= Beginning of Section =
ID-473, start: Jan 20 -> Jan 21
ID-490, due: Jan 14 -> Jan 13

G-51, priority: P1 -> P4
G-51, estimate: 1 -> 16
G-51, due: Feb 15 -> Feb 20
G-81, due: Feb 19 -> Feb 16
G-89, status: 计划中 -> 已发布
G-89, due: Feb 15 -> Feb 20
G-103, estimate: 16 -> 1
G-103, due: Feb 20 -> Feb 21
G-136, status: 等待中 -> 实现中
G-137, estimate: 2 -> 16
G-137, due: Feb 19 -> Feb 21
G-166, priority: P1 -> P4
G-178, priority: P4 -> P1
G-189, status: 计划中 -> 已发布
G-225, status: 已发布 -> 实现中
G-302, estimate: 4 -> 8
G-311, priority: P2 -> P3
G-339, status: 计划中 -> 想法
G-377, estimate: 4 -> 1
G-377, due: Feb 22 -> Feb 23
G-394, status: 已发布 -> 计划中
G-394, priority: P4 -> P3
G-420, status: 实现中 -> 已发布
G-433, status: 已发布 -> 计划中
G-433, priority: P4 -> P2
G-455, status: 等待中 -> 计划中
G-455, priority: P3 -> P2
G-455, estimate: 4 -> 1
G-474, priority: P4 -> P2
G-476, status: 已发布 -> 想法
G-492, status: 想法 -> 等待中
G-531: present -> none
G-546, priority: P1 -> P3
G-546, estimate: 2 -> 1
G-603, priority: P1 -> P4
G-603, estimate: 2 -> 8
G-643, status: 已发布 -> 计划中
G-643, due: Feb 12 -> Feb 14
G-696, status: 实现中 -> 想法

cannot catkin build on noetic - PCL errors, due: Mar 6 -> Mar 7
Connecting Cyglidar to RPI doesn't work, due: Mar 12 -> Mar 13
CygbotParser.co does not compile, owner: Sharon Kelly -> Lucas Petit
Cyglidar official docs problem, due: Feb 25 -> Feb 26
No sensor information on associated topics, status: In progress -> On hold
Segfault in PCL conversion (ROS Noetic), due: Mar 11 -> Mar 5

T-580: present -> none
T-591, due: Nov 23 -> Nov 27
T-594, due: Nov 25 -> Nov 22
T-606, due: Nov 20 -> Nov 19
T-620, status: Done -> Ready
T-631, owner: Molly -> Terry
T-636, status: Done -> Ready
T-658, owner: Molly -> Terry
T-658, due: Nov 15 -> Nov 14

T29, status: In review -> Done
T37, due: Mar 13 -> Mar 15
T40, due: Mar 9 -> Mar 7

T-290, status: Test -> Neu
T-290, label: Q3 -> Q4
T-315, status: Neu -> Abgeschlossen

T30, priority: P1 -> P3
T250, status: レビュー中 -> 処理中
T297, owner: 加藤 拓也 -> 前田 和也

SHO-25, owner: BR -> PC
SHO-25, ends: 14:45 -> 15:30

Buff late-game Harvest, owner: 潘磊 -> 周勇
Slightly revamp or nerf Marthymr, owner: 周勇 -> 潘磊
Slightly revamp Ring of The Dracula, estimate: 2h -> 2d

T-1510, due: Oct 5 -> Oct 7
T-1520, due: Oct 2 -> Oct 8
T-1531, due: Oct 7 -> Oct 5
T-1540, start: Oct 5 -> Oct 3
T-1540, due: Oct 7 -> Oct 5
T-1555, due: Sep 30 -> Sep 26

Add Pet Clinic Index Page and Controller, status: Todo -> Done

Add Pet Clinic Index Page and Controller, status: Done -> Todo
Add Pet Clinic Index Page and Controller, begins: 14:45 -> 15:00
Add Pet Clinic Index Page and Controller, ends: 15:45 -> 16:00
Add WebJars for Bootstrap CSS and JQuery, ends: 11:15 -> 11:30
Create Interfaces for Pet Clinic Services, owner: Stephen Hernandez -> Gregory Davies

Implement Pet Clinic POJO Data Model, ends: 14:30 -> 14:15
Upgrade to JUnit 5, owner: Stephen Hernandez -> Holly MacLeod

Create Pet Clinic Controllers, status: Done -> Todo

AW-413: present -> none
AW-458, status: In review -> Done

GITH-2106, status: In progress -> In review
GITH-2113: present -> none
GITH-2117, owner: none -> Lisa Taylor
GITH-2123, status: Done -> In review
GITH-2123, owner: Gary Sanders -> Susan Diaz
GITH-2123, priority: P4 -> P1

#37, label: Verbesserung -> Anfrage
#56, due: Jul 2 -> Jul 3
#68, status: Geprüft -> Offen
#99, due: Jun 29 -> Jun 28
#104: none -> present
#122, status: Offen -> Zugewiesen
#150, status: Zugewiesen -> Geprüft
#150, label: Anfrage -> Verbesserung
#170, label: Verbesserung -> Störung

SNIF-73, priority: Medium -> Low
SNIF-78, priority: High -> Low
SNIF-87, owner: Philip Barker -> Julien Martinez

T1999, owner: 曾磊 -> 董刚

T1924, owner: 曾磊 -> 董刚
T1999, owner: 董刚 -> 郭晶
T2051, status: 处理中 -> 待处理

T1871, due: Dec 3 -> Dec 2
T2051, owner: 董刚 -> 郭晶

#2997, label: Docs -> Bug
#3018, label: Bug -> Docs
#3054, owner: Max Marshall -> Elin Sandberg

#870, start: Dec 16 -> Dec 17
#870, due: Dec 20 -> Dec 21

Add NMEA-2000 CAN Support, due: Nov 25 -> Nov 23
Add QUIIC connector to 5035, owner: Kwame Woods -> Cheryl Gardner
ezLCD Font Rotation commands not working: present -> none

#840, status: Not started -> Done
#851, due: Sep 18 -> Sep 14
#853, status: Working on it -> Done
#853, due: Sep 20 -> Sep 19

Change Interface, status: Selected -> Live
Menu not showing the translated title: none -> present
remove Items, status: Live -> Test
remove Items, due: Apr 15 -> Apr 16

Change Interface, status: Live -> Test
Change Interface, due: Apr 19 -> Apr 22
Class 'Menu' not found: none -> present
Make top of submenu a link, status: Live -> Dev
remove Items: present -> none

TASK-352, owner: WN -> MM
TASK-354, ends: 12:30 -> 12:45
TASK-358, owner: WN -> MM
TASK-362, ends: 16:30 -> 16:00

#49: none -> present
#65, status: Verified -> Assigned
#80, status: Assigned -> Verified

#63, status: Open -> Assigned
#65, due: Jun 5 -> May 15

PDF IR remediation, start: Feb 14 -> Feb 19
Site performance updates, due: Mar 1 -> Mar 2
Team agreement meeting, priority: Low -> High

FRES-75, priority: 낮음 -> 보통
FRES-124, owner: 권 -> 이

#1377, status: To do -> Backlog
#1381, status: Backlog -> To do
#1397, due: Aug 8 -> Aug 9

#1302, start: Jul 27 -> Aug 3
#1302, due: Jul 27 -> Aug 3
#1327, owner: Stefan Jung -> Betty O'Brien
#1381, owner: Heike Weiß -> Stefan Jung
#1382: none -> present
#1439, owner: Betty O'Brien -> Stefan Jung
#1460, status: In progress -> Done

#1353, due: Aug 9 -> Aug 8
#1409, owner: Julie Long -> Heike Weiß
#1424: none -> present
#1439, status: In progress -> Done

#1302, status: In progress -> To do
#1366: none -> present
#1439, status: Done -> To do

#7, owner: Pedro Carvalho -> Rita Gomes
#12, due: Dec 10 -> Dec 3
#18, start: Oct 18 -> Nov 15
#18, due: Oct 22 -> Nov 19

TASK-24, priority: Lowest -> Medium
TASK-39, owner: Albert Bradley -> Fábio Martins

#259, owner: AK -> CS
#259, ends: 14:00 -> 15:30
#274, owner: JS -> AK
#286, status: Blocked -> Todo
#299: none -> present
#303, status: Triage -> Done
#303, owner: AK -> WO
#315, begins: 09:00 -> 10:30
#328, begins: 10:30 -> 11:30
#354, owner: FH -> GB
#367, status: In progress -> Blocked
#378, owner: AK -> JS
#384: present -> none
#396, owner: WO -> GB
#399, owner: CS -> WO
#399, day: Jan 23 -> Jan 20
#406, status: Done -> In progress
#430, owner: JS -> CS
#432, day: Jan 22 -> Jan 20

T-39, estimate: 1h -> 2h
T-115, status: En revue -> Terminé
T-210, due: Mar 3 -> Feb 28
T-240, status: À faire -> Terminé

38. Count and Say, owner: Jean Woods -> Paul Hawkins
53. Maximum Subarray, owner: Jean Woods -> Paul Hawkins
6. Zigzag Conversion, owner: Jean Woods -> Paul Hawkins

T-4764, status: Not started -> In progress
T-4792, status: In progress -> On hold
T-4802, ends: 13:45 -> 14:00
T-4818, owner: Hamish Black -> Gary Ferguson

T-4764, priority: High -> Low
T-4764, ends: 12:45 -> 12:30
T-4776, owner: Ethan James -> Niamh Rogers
= End of Section =
> _Required work_: The answer should be a single number: the count of lines in the data that include the string "Brien".

> _Reply_: 2